The Sabbath I’d practiced before I became sick was a Sabbath in miniature, fixed in time and purpose. To be sure, weekly Sabbath-keeping is a good. As a habitual spiritual discipline, it can become a foundation for a deeper personal and communal trust in God and one another. But in my case, I had instrumentalized the practice, using it to propel me toward the next cycle of work. Despite my post-diagnosis shifts, choosing to rest remains a partial, emergent practice for me. But I have come to experience Sabbath as more capacious and mysterious than I previously had; its gifts—be they prayer or emotional clarity or respite from pain—only revealing themselves once I have stepped into its sphere.
God’s divine humor
ENCOUNTERING MY PERMISSION to rest through a cosmetic case gestures at God’s divine humor. But the gift also illustrates a problem with our prevailing culture of time.

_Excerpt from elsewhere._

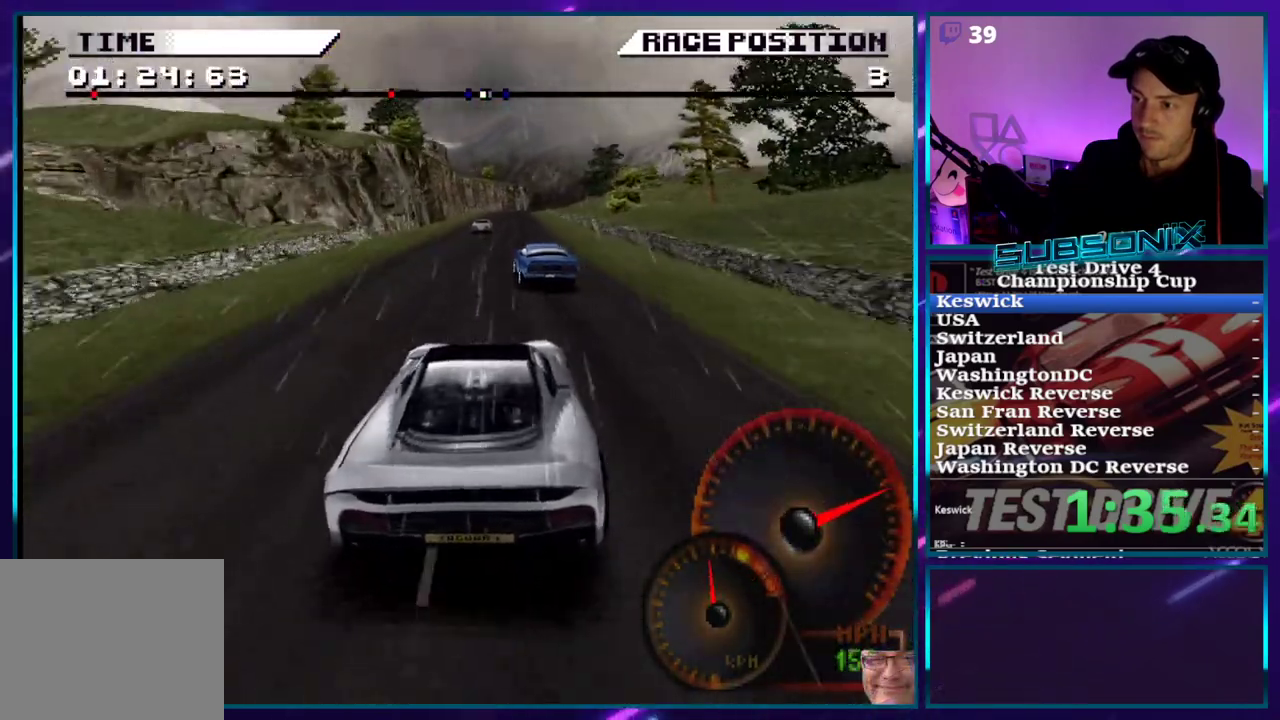
{"buttons": ["CROSS", "DPAD_LEFT"], "right_stick": "center", "events": [[417, "DPAD_LEFT", "down"]]}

Since the late 1980s, breast cancer has been the focus of extensive cause marketing efforts that simultaneously raise awareness and promote commerce. The pink ribbon, popularized by cosmetic maker Estée Lauder, traffics in its association with wellness, tenacity, and womanhood. The pink ribbon’s ubiquity helped me claim time for rest. But what about illnesses that are not poised to move an audience or suited to product sales? What about the diseases that lurk less visibly in sufferers’ lives? A community that approves rest only for those maladies that acquire cultural cachet and commercial power cannot be a just or a trustworthy one.
The last widespread social sanction for rest occurred eight decades ago. The five-day work week and, its companion, the weekend, reformed the industrial era’s excessive work patterns. Contemporary movements for paid family and medical leave, fair scheduling practices, or a guaranteed month of paid time off per worker per year all build on the legacy of affirming time for work and for rest.
Just as the material resources required for rest depend on chance—the nature of one’s job or one’s familial safety net—so does the social permission to rest. But it does not need to be this way. Wisdom-rooted traditions, rather than marketing campaigns, should shape our time. Time for rest should be predictable, trustworthy, and universal. Everyone, at some point in our lives, will experience sickness, frailty, or the need to care for someone else.